Pictures in the entries below are excluded; copy only the lines from the one containing "vel sem bloquear" to the one containing "रच रहे हैं, बस", both included.

(Data extracted from a collection)
▼

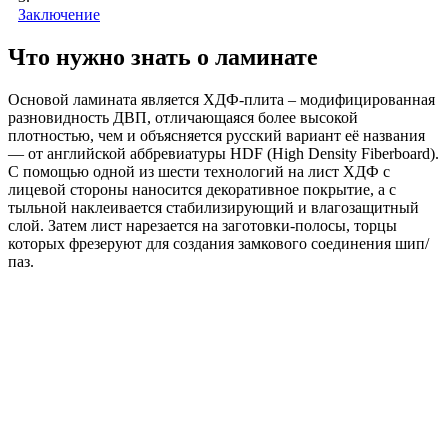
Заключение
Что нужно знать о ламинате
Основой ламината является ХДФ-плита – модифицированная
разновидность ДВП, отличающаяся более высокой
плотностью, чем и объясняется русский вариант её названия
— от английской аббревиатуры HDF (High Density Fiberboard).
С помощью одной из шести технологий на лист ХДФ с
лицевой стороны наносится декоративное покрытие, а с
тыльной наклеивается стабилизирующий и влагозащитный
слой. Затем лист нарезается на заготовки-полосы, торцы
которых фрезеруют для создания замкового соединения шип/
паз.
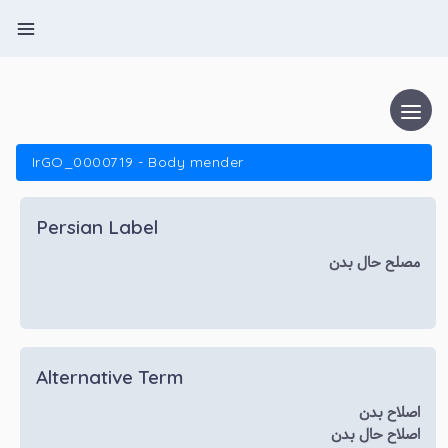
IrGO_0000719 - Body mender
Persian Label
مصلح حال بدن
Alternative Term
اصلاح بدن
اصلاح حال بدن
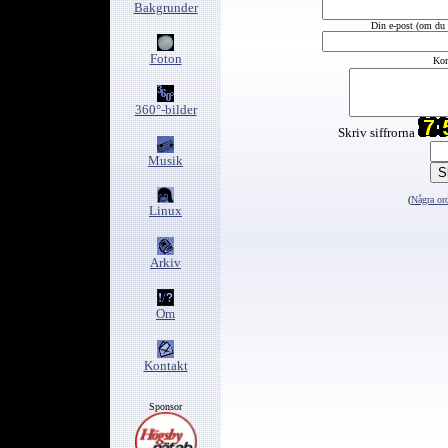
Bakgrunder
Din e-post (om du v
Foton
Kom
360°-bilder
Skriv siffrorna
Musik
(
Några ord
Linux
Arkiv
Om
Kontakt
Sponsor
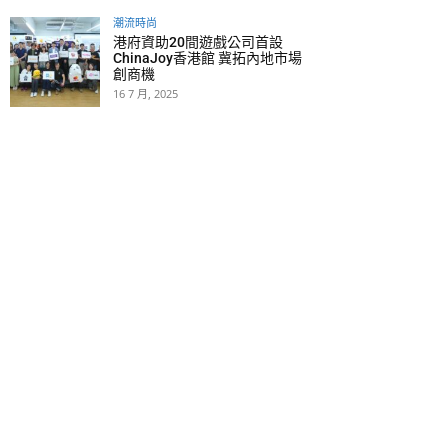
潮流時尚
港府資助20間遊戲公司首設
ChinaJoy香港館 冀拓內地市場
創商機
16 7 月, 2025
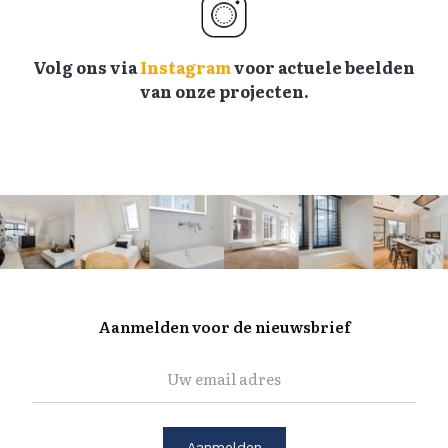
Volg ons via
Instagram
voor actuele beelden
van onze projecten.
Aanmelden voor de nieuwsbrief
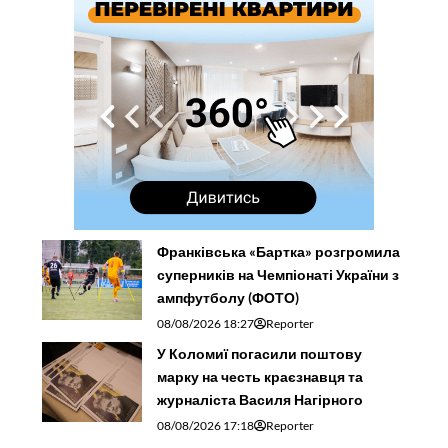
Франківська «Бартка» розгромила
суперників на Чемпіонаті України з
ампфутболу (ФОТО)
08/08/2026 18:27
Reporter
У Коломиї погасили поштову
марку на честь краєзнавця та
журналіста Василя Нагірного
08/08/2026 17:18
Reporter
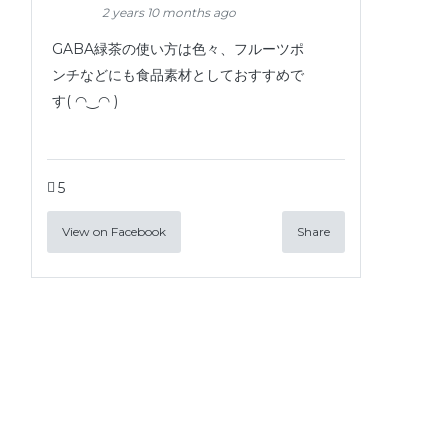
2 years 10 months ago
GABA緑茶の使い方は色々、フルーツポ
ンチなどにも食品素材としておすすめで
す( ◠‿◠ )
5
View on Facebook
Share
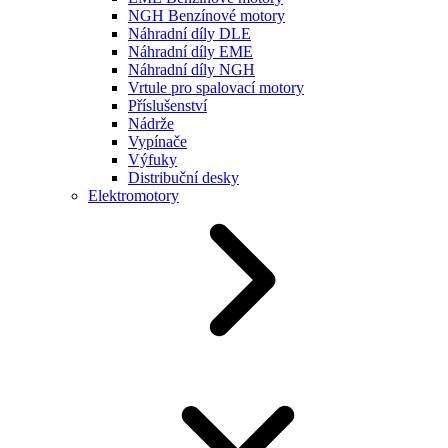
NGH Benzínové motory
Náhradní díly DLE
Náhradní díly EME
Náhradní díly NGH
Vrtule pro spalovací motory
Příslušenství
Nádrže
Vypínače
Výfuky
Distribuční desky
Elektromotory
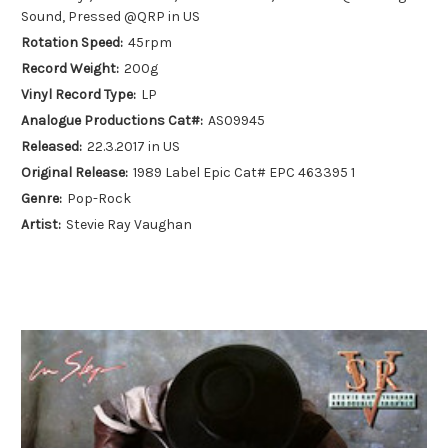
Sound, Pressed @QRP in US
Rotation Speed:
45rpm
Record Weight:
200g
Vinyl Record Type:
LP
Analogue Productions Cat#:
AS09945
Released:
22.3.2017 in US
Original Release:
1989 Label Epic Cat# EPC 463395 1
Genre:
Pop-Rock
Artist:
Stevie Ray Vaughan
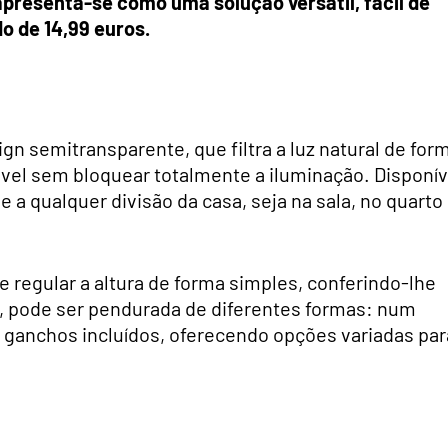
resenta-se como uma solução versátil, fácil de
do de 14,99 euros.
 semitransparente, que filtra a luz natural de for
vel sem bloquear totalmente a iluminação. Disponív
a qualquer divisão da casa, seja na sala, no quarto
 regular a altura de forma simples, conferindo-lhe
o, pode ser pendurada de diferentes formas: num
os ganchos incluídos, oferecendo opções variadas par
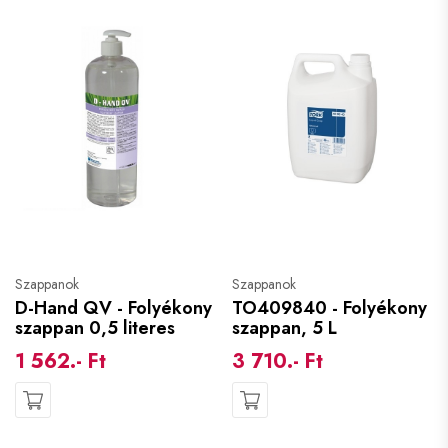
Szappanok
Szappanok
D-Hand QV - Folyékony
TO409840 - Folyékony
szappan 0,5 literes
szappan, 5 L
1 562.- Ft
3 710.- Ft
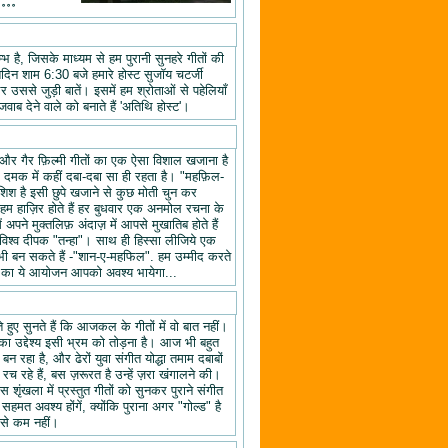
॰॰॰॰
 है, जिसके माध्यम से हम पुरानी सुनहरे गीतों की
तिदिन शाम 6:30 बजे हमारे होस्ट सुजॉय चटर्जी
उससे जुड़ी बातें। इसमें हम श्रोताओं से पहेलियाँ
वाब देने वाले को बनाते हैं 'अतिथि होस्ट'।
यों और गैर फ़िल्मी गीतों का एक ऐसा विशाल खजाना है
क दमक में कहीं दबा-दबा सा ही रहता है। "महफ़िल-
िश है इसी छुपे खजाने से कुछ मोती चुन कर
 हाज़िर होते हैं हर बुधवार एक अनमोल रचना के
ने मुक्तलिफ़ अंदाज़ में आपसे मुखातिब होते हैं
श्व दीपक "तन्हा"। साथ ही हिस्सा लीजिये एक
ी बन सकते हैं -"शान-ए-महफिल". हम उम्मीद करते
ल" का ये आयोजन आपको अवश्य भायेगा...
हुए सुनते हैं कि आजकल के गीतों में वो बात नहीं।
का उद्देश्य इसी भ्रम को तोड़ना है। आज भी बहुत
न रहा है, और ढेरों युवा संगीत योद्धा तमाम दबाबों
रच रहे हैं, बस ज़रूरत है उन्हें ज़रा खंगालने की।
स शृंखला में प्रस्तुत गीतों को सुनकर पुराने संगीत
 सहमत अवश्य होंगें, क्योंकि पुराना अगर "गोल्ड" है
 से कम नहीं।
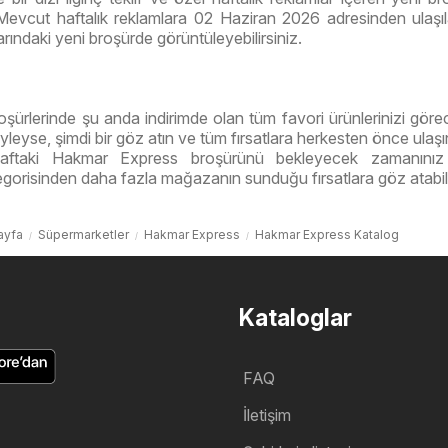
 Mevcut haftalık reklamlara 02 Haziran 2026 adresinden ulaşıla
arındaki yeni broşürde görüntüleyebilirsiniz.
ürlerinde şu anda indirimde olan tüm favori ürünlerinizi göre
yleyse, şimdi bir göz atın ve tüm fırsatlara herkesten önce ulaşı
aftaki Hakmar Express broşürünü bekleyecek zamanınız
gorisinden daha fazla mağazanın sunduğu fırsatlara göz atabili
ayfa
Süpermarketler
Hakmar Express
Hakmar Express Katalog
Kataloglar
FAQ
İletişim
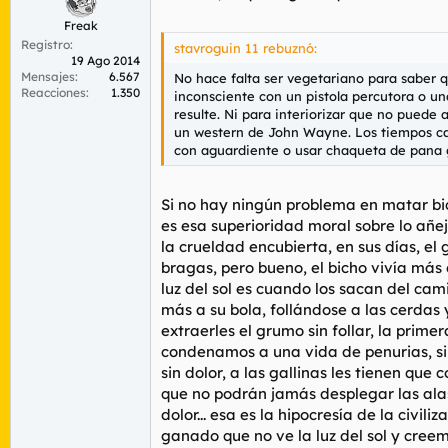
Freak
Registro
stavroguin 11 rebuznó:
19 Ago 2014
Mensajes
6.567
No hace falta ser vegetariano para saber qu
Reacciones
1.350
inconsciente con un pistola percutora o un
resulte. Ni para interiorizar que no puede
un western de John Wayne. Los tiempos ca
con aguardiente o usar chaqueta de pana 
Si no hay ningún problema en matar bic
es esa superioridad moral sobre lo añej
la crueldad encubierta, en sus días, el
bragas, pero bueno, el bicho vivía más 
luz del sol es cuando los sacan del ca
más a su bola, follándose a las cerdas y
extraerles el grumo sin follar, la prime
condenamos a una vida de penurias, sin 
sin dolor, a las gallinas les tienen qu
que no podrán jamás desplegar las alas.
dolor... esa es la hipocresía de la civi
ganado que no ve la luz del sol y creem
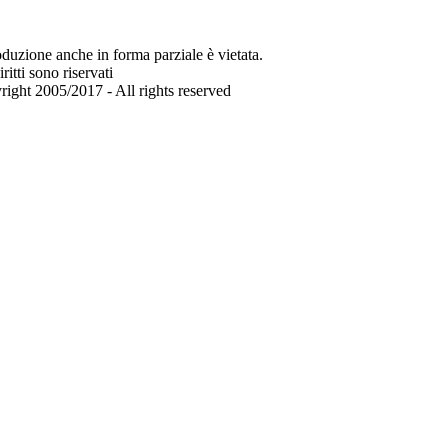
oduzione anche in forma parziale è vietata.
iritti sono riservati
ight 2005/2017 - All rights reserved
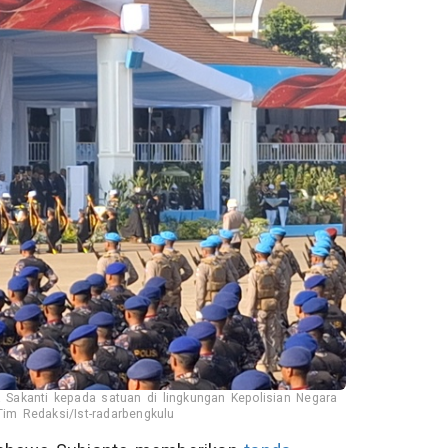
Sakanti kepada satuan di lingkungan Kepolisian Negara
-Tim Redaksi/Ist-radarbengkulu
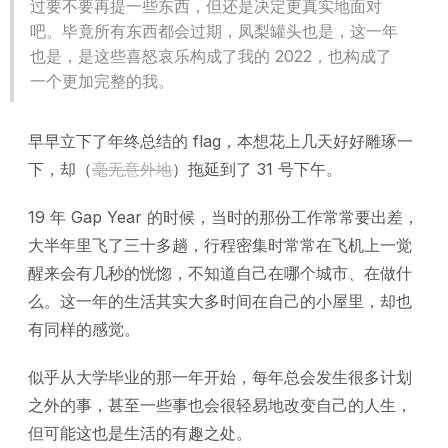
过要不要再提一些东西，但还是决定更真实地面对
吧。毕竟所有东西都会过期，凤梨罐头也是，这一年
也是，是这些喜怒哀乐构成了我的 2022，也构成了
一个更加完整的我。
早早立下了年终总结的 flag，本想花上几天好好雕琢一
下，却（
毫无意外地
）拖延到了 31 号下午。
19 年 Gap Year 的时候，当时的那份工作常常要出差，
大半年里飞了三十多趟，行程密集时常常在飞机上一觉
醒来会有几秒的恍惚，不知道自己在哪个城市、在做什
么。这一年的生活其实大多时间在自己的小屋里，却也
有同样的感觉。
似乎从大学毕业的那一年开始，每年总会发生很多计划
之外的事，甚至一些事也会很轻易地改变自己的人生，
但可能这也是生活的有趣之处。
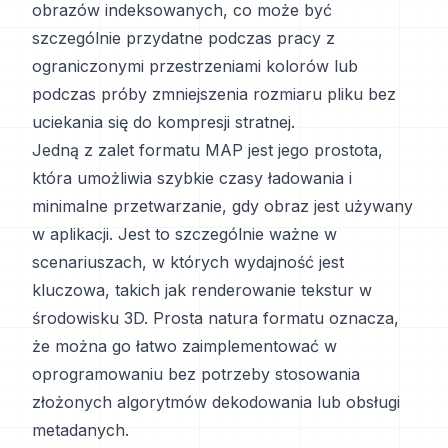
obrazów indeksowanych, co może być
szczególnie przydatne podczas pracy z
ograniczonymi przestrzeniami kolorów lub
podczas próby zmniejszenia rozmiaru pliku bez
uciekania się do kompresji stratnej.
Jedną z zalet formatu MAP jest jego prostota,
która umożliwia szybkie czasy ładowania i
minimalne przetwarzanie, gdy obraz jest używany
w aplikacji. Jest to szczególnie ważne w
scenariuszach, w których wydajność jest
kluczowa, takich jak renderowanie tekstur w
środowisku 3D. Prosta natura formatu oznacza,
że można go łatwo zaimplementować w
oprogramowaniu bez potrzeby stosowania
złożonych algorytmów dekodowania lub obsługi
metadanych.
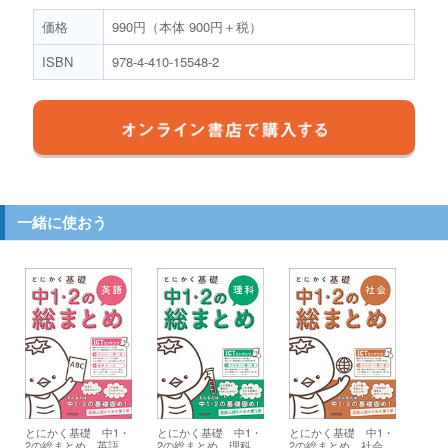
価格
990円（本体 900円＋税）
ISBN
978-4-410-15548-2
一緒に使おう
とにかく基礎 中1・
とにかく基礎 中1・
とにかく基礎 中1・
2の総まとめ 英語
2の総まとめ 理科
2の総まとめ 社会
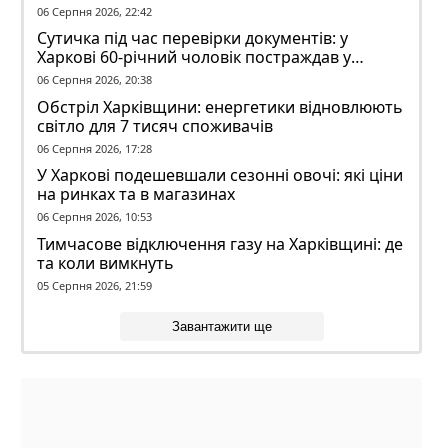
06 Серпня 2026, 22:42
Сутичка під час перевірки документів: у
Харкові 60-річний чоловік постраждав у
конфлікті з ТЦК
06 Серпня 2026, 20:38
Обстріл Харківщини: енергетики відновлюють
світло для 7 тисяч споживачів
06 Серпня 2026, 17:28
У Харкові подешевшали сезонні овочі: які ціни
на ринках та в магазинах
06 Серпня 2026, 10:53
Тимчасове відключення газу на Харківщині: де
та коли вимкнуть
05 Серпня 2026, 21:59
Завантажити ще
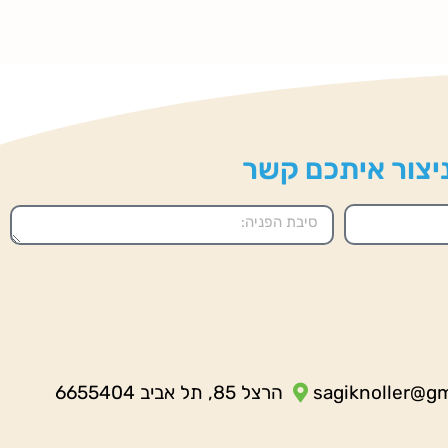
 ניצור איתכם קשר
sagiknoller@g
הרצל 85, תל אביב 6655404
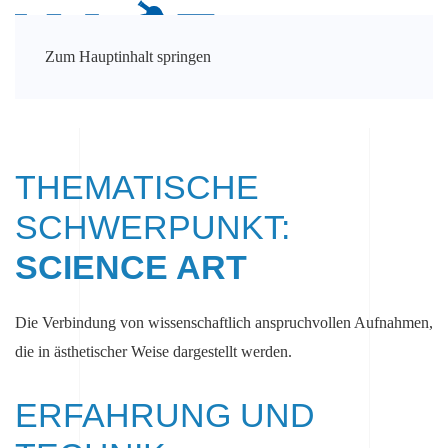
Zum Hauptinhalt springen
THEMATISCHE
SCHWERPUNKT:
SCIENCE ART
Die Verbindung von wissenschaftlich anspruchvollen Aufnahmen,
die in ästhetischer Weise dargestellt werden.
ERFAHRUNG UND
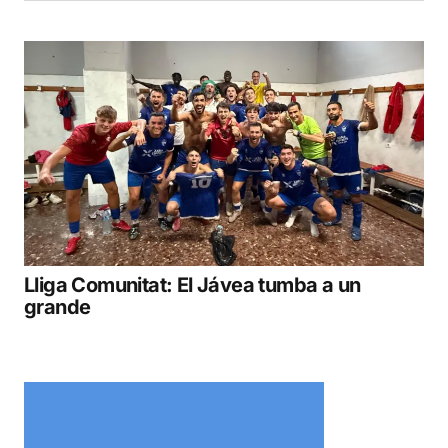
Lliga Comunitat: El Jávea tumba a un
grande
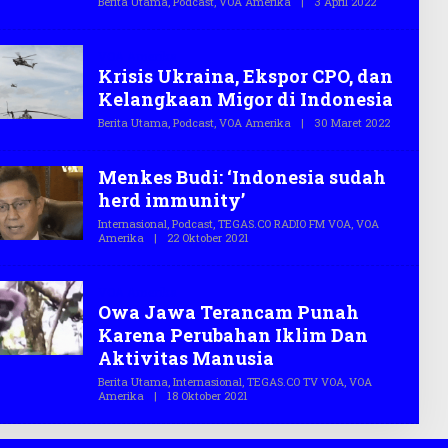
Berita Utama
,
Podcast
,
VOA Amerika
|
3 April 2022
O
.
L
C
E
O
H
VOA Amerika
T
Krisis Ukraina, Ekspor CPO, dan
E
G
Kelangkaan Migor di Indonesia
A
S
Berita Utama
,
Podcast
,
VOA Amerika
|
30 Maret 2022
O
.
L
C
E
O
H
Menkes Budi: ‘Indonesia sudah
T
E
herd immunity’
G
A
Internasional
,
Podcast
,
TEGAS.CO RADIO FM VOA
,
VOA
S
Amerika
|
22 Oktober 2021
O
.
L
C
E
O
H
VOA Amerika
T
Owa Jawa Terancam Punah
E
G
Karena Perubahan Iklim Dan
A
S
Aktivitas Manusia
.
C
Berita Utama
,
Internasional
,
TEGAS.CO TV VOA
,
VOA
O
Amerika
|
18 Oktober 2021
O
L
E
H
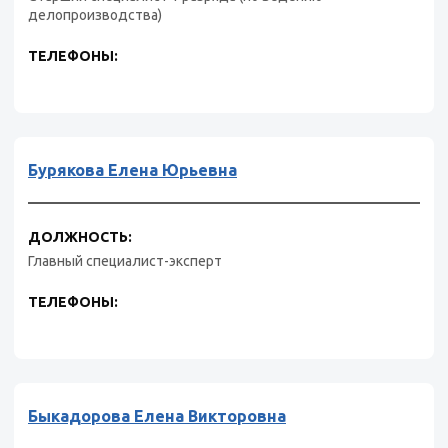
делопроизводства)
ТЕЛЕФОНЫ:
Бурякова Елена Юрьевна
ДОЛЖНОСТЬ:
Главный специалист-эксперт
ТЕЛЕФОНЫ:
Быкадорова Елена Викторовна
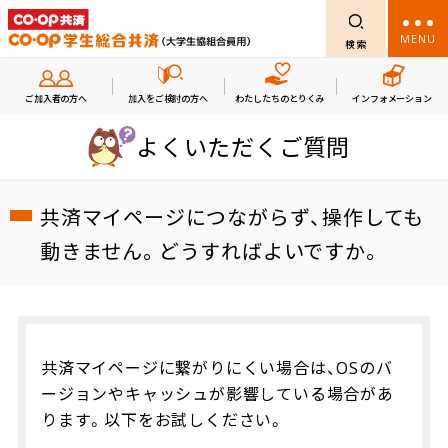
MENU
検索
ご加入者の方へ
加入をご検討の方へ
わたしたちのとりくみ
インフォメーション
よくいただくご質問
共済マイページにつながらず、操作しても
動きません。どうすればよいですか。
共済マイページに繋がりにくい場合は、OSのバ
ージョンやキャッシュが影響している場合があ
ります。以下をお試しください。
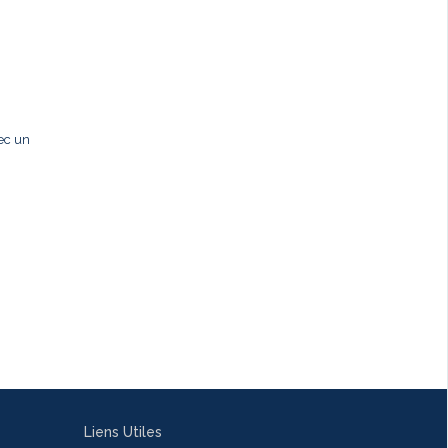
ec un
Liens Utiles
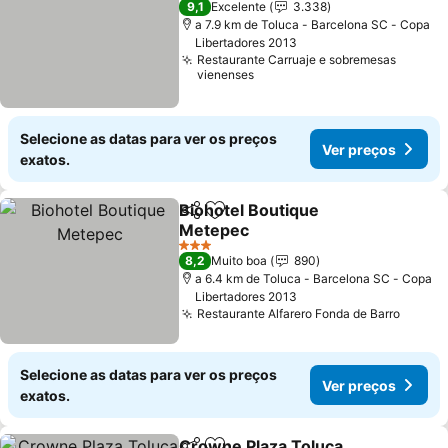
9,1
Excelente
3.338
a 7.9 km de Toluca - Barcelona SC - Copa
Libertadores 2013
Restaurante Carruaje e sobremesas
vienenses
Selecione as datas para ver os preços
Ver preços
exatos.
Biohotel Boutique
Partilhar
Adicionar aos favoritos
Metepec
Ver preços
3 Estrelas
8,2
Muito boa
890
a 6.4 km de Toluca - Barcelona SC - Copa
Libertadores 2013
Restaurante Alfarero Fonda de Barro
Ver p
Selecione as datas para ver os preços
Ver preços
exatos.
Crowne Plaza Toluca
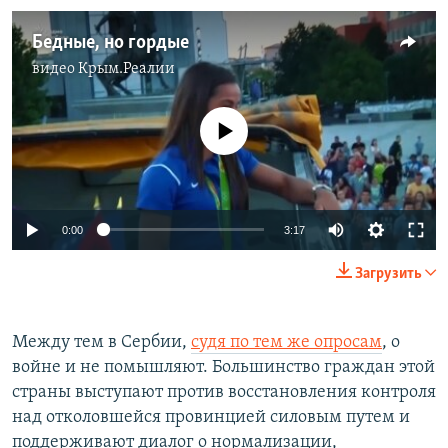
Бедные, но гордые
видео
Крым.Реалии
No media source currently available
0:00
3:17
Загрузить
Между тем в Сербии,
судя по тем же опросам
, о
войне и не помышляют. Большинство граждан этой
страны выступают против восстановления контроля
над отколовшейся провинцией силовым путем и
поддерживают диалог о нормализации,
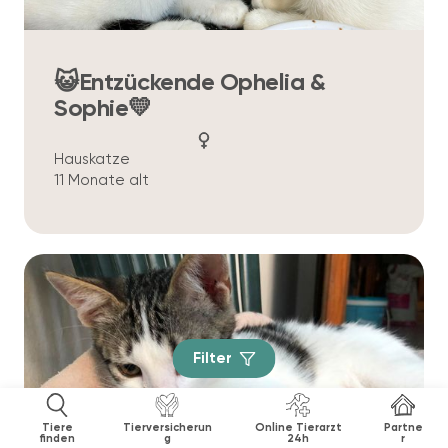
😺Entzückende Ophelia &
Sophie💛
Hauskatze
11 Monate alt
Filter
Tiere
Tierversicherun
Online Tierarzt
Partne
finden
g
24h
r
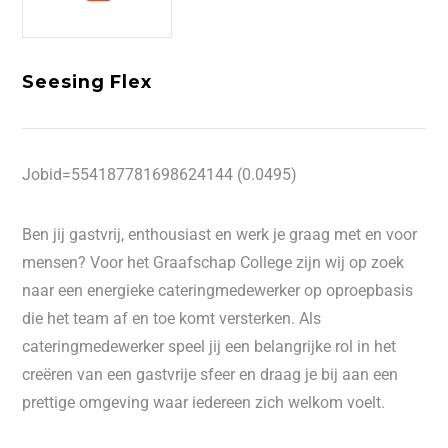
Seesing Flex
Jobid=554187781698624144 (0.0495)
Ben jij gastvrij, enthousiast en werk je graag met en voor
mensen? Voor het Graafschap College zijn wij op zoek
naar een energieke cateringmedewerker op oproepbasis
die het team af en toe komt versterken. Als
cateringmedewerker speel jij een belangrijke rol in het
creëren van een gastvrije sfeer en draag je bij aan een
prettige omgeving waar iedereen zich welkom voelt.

▲

OUTPUT:
vel sem bloquear totalmente a iluminação. Disponív
a qualquer divisão da casa, seja na sala, no quarto
 regular a altura de forma simples, conferindo-lhe
o, pode ser pendurada de diferentes formas: num
os ganchos incluídos, oferecendo opções variadas par
Szappanok
Szappanok
D-Hand QV - Folyékony
TO409840 - Folyékony
szappan 0,5 literes
szappan, 5 L
1 562.- Ft
3 710.- Ft
॰॰॰॰
 है, जिसके माध्यम से हम पुरानी सुनहरे गीतों की
तिदिन शाम 6:30 बजे हमारे होस्ट सुजॉय चटर्जी
उससे जुड़ी बातें। इसमें हम श्रोताओं से पहेलियाँ
वाब देने वाले को बनाते हैं 'अतिथि होस्ट'।
यों और गैर फ़िल्मी गीतों का एक ऐसा विशाल खजाना है
क दमक में कहीं दबा-दबा सा ही रहता है। "महफ़िल-
िश है इसी छुपे खजाने से कुछ मोती चुन कर
 हाज़िर होते हैं हर बुधवार एक अनमोल रचना के
ने मुक्तलिफ़ अंदाज़ में आपसे मुखातिब होते हैं
श्व दीपक "तन्हा"। साथ ही हिस्सा लीजिये एक
ी बन सकते हैं -"शान-ए-महफिल". हम उम्मीद करते
ल" का ये आयोजन आपको अवश्य भायेगा...
हुए सुनते हैं कि आजकल के गीतों में वो बात नहीं।
का उद्देश्य इसी भ्रम को तोड़ना है। आज भी बहुत
न रहा है, और ढेरों युवा संगीत योद्धा तमाम दबाबों
रच रहे हैं, बस ज़रूरत है उन्हें ज़रा खंगालने की।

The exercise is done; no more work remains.